Ethical Performance
inside intelligence for responsible business


G20 makes progress on tax reform

October 2013

Business profits should be taxed in the countries where they are earned, the G20 leaders ruled at last month’s St Petersburg summit.

Their declaration emphasised that national laws should not allow corporates to reduce their liability by artificially shifting profits to low-tax jurisdictions.

The decision was part of a policy agreed by all the G20 leaders to amend legislation to stop tax avoidance, aggressive tax planning and harmful practices, and to start the automatic exchange of tax information between countries by the end of 2015.

One aim was to ensure that developing countries receive taxes on all company profits made within their boundaries.

ActionAid, the international anti-poverty NGO, welcomed the policy as having “the potential to put an end to tax-dodging that costs developing countries more than they receive in aid”.

Alex Prats, Christian Aid’s principal economic justice adviser, regretted that developing countries had not been brought into the G20 discussions and the decision had done nothing to strengthen the UN Tax Committee, which “supports poor countries’ contribution to the negotiations but is too under-resourced to do so effectively”.

Prats said: “If the voices of developing countries are not heard, then the risk is that reforms to the international tax system will only benefit rich and emerging economies.”

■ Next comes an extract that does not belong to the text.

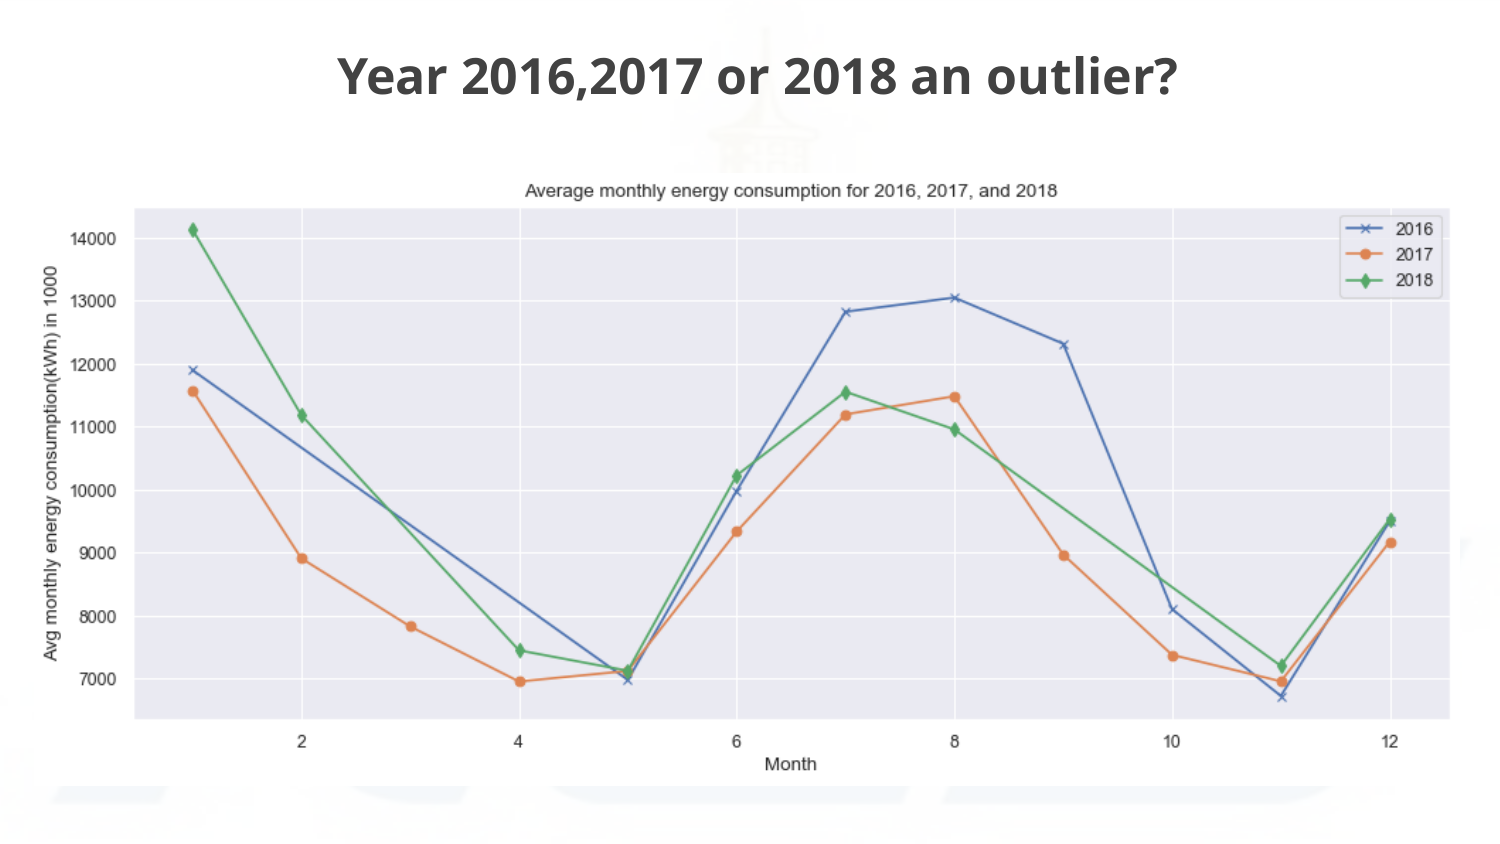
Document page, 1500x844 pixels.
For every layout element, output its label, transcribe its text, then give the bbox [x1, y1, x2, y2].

picture [33, 172, 1461, 786]
title Year 2016,2017 or 2018 an outlier? [81, 29, 1435, 136]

Christian Aid believed transparency was another essential corporate reform, enabling all stakeholders to see whether multinationals were paying due taxes and revealing the actual owners of companies, many of which were in the grip of tax dodgers, money launderers and terrorists.

In the UK the government is being pressured to change the rules under which Vodafone avoided tax on £84bn ($134bn, €100bn) from the sale of its stake in the US mobile phone group Verizon.

An exemption was granted in 2002 allowing businesses to escape tax on profits from selling a 10% stake or more in another company held for more than a year.

Margaret Hodge, chairman of parliament’s public accounts committee, said: “We need assurances that [the tax authorities] have crawled over this deal and done their damnedest to make sure taxpayers receive the highest amount of this sudden windfall. If there is a flaw in the legislation, treasury ministers should look at it urgently.”

Lord Oakeshott, the Liberal Democrats’ former treasury spokesman, said: “Vodafone is right up there with Google and Amazon in the world tax dodgers’ league.”